───── Given text ─────
NEVs blog

I just took a look at the universe of 89 solar stocks in my database.  At the end of the Panic of 2008 only 23 companies passed my screens for index tracking.  Running the screens today, I pass 38 companies, a dramatic increase in investable firms.

The screens are typical for creating an index:  the energy source is solar, the product is PV related or electricity, the market cap is greater than  USD 150 million, over 50% of the business is from solar activities, the firm trades on a recognized (non-OTC) exchange for over 6 months, at least .25% of the shares trade on average over a three-month period with a daily value of at least USD 250,000.

I also eliminate companies from consideration that were previously tracked but have fallen below USD 100 million in market cap.  The four firms that failed this test are Energy Conversion [ENER], Solon [SOO1.F], Solar-Fabrik [SFX.F], and Evergreen [ESLR].
───── Stored rows ─────
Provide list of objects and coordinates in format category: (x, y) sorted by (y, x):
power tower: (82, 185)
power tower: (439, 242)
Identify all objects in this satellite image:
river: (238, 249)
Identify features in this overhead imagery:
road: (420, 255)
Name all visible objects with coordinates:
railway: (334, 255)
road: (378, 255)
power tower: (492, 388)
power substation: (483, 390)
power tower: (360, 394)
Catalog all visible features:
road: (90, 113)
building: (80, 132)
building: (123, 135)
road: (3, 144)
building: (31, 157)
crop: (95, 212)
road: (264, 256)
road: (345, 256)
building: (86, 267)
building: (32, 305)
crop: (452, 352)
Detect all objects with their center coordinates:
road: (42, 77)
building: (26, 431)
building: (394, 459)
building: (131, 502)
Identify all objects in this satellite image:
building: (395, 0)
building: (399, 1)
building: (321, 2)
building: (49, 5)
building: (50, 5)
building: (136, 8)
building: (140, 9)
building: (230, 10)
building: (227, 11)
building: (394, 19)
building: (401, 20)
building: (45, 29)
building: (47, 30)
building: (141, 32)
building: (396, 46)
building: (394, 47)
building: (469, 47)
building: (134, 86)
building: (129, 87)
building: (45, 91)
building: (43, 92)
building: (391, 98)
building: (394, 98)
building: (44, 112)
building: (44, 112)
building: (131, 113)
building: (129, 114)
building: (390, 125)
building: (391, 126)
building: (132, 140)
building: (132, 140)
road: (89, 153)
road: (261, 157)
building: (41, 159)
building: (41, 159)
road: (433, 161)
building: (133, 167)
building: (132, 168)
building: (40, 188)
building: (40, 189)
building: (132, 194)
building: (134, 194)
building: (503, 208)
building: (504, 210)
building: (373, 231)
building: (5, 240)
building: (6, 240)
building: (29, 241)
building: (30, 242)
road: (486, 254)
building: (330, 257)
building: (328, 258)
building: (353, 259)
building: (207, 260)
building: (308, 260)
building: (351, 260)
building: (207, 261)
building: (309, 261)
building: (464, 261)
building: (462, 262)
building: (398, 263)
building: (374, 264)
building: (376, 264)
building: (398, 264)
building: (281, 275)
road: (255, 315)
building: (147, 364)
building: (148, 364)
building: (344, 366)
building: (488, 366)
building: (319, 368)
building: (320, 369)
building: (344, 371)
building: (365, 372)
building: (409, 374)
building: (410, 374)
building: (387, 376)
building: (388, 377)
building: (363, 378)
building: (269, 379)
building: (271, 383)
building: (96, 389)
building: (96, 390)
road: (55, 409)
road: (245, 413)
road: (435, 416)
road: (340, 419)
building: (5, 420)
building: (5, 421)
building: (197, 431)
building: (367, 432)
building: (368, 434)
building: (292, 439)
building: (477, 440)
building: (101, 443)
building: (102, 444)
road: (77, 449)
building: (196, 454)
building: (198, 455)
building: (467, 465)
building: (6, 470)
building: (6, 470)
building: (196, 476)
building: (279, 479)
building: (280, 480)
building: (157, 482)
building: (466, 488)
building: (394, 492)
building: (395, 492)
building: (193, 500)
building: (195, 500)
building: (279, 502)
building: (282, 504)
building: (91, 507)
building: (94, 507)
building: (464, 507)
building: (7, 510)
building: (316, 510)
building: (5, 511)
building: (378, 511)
─────
- Stated exercise
For each statement below, say yes or no as to whether it agrees with the blog post on solar stocks, and quote the words of the post that decide it.
1. At the end of the Panic of 2008, 23 companies passed the screens for index tracking.
2. To pass the screens, a firm must trade on a recognized exchange for over 6 months.
3. Five previously tracked firms failed the test for falling below USD 100 million in market cap.

- Right answer
1. Yes: "At the end of the Panic of 2008 only 23 companies passed my screens for index tracking."
2. Yes: "the firm trades on a recognized (non-OTC) exchange for over 6 months"
3. No: "The four firms that failed this test are Energy Conversion [ENER], Solon [SOO1.F], Solar-Fabrik [SFX.F], and Evergreen [ESLR]."